I was recently asked by a customer to recommend a solution that could solve the problem of performing analytics on data getting generated at ATMs and POS machines. The problem in essence was that while the data was getting generated there was no way to query it on the fly. Traditional databases like Oracle, DB2, SQL Server and others were not able to solve this problem with their current product set since these databases were not built with the purpose of analyzing large amounts of data online. The traditional databases also required constant tuning, indexing and materializing the data before you could run any sort of business intelligence query on it. Essentially someone had to prepare the data and make it query ready and to say the least this costs a lot of time and money which this particular customer was trying to avoid.

Linear Scaling for Big Data in Real Time

In my opinion the only way to do this was using an in-memory database like SAP HANA which was built with the purpose of running analytics on live data. I did have some doubts about HANA’s scalability and requested SAP for guidance. They briefed me about a recent scale-out, testing of HANA where they simulated 100 TB of actual BW customer raw data over a SAP Certified configuration of a 16 node cluster with 4 IBM X5 CPUs each having 10 cores and 512 GB memory. The test data consisted of 100TB test database with one large fact table (85TB, 100 billion records) and several dimension tables. 20x data compression was observed, resulting in a 4TB HANA instance, distributed equally on the 16 nodes (238GB per node). Without indexing, materializing the data, or caching the query results, the queries ran between 300 to 500 milliseconds, which in my opinion close enough to real time. There were also ad-hoc analytic query scenarios where materialized views cannot be easily used, such as listing top 100 customers in a sliding time window, and year-to-year comparisons for a given month or quarter.

In my opinion these tests demonstrate that SAP HANA offers linear scalability with sustained performance at large data volumes. Very advanced compression methods were applied directly to the columnar database without degrading the query performance. Standard BW workload provides validation for not only SAP BW customers, but any data mart use cases. This is the first time I have encountered a solution offering BW the potential to access raw transactional ERP data in virtual real-time.

Data Management Architecture for Next-generation of Analytics

Readers of this blog may be also interested in knowing that new business intelligence optimized databases such as HANA have inherent architectural advantages over traditional databases. Old database architectures were optimized for transactional data storage on disk-based systems. These products focused more on transactional integrity during the age of single CPU machines connected through low-bandwidth distributed networks while optimizing the use of expensive memory. The computing environment has changed significantly over last decade. With multi-core architectures becoming available through commodity hardware, processing large volumes data in real-time over high-speed distributed networks is becoming a reality due to products such SAP HANA.

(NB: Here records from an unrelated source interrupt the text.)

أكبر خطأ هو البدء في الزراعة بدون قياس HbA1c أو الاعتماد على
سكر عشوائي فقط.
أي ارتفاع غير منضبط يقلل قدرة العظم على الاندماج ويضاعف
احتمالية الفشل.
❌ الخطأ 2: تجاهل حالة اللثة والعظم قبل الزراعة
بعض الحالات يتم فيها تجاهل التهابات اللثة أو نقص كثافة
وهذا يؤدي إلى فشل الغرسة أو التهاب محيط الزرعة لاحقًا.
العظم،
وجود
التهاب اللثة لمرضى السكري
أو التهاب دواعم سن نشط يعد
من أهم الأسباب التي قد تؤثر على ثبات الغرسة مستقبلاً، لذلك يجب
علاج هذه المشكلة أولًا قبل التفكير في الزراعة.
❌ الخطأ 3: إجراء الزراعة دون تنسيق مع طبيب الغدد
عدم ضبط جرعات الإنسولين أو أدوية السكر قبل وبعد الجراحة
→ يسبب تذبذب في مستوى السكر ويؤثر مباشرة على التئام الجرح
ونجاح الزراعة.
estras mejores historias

All in-memory Database Appliances are Not Created Equal

Apparently some solutions in the market like Oracle’s Exadata, also cache the data in Exalytic/TimesTen for in-memory acceleration. However, TimesTen is a row-based in memory database and not a columnar database like HANA which are faster for business intelligence applications. Oracle also uses these databases for in-memory cache, not like HANA which is the primary data persistence layer for BW or data mart. Therefore in my opinion, Oracle’s solution is more suited for faster transactional performance but creates data latency issues for real-time data required for analytics. From a cost and effort perspective it will also require significant amount of tuning and a large database maintenance effort when doing ad-hoc queries (sliding time-window or month2month comparison…etc) because you are trying to re-configure an architecture that is meant for transactional systems to deploy for analytics.

I hope this blog is useful and provides general guidelines to people interested in considering new database technologies like SAP HANA.